Putting the Art in Art Direction

Last week I attend a senior portfolio show at Minneapolis College of Art & Design. I love this school for many reasons: it's located in a wonderful cultural city that fosters the arts in so many ways; it's the perfect size for a college campus, not too big, not too small; and its advertising program prioritizes artistic fundamentals.

These are the exact artistic fundamentals that I loved in Megan Baxter's portfolio. She was the first graduate I met and I ended up chatting with her so long that I didn't have enough time to see all the students (bummer). She did a series of posters that are a true example of putting the art in art direction.

She described how she created them and I was in awe. Mostly because I wondered if any of my senior art directors (mine or anyone else's for that matter) were tearing up pieces of paper or cutting out letter shapes with an exacto all in the name of a good layout. Kinda doubt it.

Portfolios from schools like MCAD or SCAD or SVA have a different feel than others. I truly believe it's because they stress the arts first and "advertising" second. Students spend a full year in their fundamentals classes learning letterpress, silk screening, book binding, drawing, painting and so on.

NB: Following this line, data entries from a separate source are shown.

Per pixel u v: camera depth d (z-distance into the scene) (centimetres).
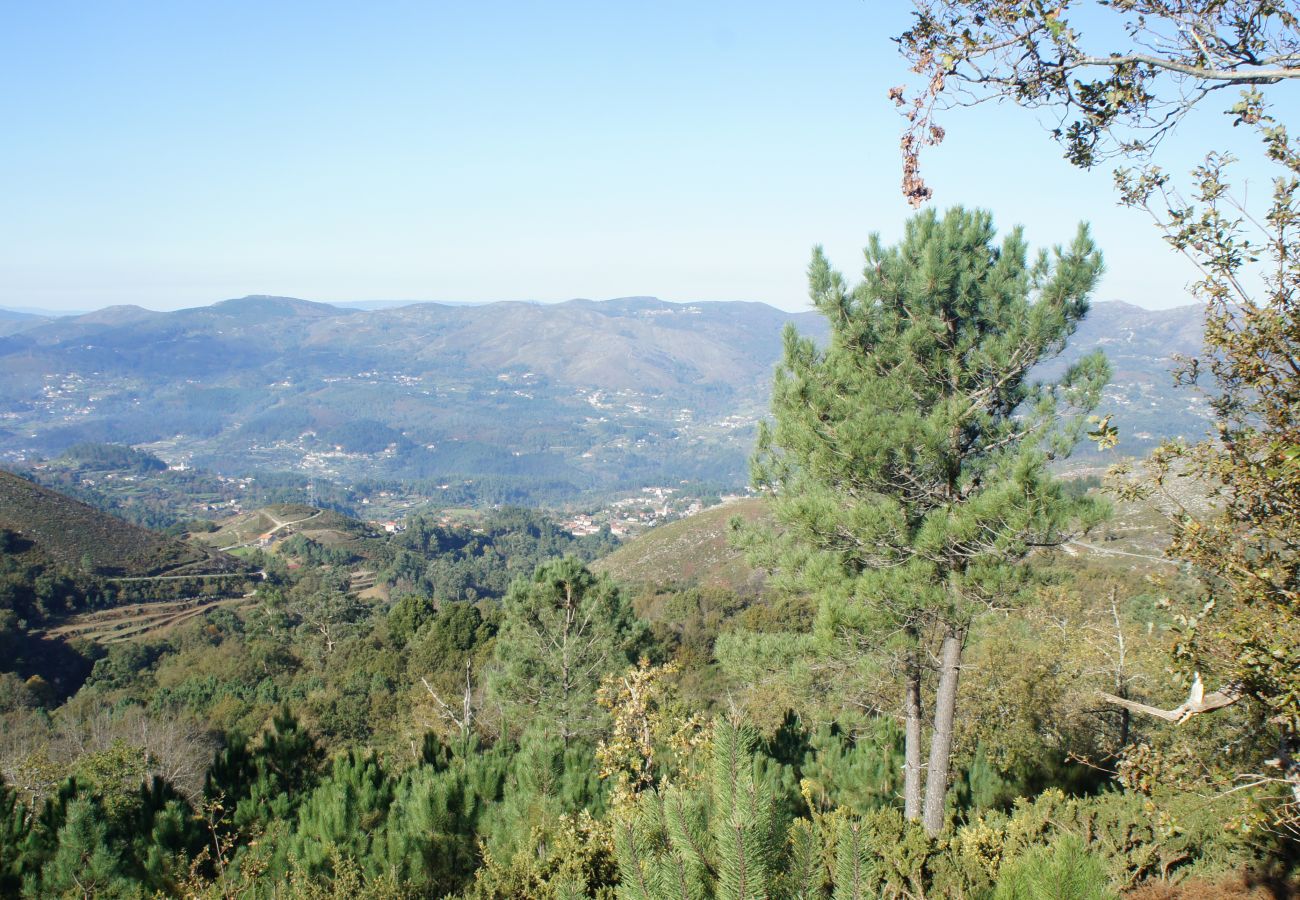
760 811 344
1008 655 1383
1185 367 521
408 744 2047
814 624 919
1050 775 1121
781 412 1031
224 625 7319
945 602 855
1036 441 904
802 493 1058
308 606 6750
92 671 5759
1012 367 907
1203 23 394
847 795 1081
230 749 978
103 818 749
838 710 1473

These are the skills that come through in their advertising work. Like Megan's posters. She could have done these on the computer. She could have done the backgrounds in photoshop and the type in illustrator. Most people do. But she used her hands and tools other than a computer. The result: purely artistic.

4 comments:

Anonymous said...

The posters are par at best.

Anonymous said...

Not to mention, in the real world, with real clients, with established looks, you can't just tear up some pieces of paper for the sake of kindergarten "art".

Unknown said...

The goal is to recognize effort, ingenuity and creativity in students as all three translate into the skills they use years later on. And if that means tearing up paper or drawing with a crayon, so be it.

Alex said...

I graduated from MCAD 10 years ago. Good school but students for the most part has no idea what to expect in the real world. I wish I could take a class on how to deal with clients or meet deadlines - it would've saved me a lot of time/money. Cool poster though - thumbs up.